[Rows from a dataset]
+===+
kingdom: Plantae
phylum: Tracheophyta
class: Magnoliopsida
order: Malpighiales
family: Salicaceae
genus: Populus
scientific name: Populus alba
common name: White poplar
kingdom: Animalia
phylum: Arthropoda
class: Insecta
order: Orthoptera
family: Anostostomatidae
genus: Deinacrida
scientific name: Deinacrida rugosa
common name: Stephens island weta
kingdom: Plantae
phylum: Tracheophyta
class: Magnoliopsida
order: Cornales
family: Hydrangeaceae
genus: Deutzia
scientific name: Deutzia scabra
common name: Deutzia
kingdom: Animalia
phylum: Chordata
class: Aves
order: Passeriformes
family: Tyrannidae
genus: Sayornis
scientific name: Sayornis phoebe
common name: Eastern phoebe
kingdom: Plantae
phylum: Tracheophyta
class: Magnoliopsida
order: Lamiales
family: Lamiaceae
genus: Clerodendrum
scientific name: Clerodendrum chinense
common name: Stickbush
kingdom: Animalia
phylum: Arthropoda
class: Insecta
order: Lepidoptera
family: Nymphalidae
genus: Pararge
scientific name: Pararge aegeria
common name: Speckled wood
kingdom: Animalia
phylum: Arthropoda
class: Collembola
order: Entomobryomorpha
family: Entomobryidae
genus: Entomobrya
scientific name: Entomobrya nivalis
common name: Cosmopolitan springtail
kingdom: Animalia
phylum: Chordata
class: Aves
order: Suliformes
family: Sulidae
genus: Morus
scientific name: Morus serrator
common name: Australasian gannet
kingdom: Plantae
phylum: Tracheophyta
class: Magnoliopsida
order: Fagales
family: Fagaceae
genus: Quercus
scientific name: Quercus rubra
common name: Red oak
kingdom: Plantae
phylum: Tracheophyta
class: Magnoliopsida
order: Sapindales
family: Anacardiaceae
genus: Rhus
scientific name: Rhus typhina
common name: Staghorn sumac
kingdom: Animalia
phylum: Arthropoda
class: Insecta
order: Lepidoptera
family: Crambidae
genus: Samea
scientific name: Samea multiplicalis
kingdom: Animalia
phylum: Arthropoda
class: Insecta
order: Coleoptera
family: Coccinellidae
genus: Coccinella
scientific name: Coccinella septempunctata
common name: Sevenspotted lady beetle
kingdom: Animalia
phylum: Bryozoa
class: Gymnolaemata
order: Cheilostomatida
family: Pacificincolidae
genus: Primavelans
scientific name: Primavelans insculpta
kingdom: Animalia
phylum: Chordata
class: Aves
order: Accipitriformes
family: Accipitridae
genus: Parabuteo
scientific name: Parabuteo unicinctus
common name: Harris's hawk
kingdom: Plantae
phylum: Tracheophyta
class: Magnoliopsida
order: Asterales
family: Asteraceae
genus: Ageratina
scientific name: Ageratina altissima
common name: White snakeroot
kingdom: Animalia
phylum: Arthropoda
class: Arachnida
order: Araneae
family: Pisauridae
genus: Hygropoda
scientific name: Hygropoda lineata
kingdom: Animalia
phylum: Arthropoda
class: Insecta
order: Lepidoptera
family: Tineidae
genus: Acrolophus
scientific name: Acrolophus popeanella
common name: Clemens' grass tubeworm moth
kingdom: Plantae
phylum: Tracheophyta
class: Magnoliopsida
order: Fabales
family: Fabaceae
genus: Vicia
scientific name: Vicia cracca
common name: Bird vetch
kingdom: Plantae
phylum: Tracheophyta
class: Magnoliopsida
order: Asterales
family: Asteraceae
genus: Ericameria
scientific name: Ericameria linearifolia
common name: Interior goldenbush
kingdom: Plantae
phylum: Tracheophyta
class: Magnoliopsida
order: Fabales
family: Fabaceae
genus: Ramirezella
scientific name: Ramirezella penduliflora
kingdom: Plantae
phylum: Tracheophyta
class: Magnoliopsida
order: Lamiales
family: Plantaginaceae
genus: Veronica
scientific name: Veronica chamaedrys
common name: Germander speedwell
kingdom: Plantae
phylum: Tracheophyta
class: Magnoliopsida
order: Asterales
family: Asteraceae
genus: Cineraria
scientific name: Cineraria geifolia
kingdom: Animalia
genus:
+===+
Write out the lines above, copying each one exactly.

kingdom: Plantae
phylum: Tracheophyta
class: Magnoliopsida
order: Malpighiales
family: Salicaceae
genus: Populus
scientific name: Populus alba
common name: White poplar
kingdom: Animalia
phylum: Arthropoda
class: Insecta
order: Orthoptera
family: Anostostomatidae
genus: Deinacrida
scientific name: Deinacrida rugosa
common name: Stephens island weta
kingdom: Plantae
phylum: Tracheophyta
class: Magnoliopsida
order: Cornales
family: Hydrangeaceae
genus: Deutzia
scientific name: Deutzia scabra
common name: Deutzia
kingdom: Animalia
phylum: Chordata
class: Aves
order: Passeriformes
family: Tyrannidae
genus: Sayornis
scientific name: Sayornis phoebe
common name: Eastern phoebe
kingdom: Plantae
phylum: Tracheophyta
class: Magnoliopsida
order: Lamiales
family: Lamiaceae
genus: Clerodendrum
scientific name: Clerodendrum chinense
common name: Stickbush
kingdom: Animalia
phylum: Arthropoda
class: Insecta
order: Lepidoptera
family: Nymphalidae
genus: Pararge
scientific name: Pararge aegeria
common name: Speckled wood
kingdom: Animalia
phylum: Arthropoda
class: Collembola
order: Entomobryomorpha
family: Entomobryidae
genus: Entomobrya
scientific name: Entomobrya nivalis
common name: Cosmopolitan springtail
kingdom: Animalia
phylum: Chordata
class: Aves
order: Suliformes
family: Sulidae
genus: Morus
scientific name: Morus serrator
common name: Australasian gannet
kingdom: Plantae
phylum: Tracheophyta
class: Magnoliopsida
order: Fagales
family: Fagaceae
genus: Quercus
scientific name: Quercus rubra
common name: Red oak
kingdom: Plantae
phylum: Tracheophyta
class: Magnoliopsida
order: Sapindales
family: Anacardiaceae
genus: Rhus
scientific name: Rhus typhina
common name: Staghorn sumac
kingdom: Animalia
phylum: Arthropoda
class: Insecta
order: Lepidoptera
family: Crambidae
genus: Samea
scientific name: Samea multiplicalis
kingdom: Animalia
phylum: Arthropoda
class: Insecta
order: Coleoptera
family: Coccinellidae
genus: Coccinella
scientific name: Coccinella septempunctata
common name: Sevenspotted lady beetle
kingdom: Animalia
phylum: Bryozoa
class: Gymnolaemata
order: Cheilostomatida
family: Pacificincolidae
genus: Primavelans
scientific name: Primavelans insculpta
kingdom: Animalia
phylum: Chordata
class: Aves
order: Accipitriformes
family: Accipitridae
genus: Parabuteo
scientific name: Parabuteo unicinctus
common name: Harris's hawk
kingdom: Plantae
phylum: Tracheophyta
class: Magnoliopsida
order: Asterales
family: Asteraceae
genus: Ageratina
scientific name: Ageratina altissima
common name: White snakeroot
kingdom: Animalia
phylum: Arthropoda
class: Arachnida
order: Araneae
family: Pisauridae
genus: Hygropoda
scientific name: Hygropoda lineata
kingdom: Animalia
phylum: Arthropoda
class: Insecta
order: Lepidoptera
family: Tineidae
genus: Acrolophus
scientific name: Acrolophus popeanella
common name: Clemens' grass tubeworm moth
kingdom: Plantae
phylum: Tracheophyta
class: Magnoliopsida
order: Fabales
family: Fabaceae
genus: Vicia
scientific name: Vicia cracca
common name: Bird vetch
kingdom: Plantae
phylum: Tracheophyta
class: Magnoliopsida
order: Asterales
family: Asteraceae
genus: Ericameria
scientific name: Ericameria linearifolia
common name: Interior goldenbush
kingdom: Plantae
phylum: Tracheophyta
class: Magnoliopsida
order: Fabales
family: Fabaceae
genus: Ramirezella
scientific name: Ramirezella penduliflora
kingdom: Plantae
phylum: Tracheophyta
class: Magnoliopsida
order: Lamiales
family: Plantaginaceae
genus: Veronica
scientific name: Veronica chamaedrys
common name: Germander speedwell
kingdom: Plantae
phylum: Tracheophyta
class: Magnoliopsida
order: Asterales
family: Asteraceae
genus: Cineraria
scientific name: Cineraria geifolia
kingdom: Animalia
genus:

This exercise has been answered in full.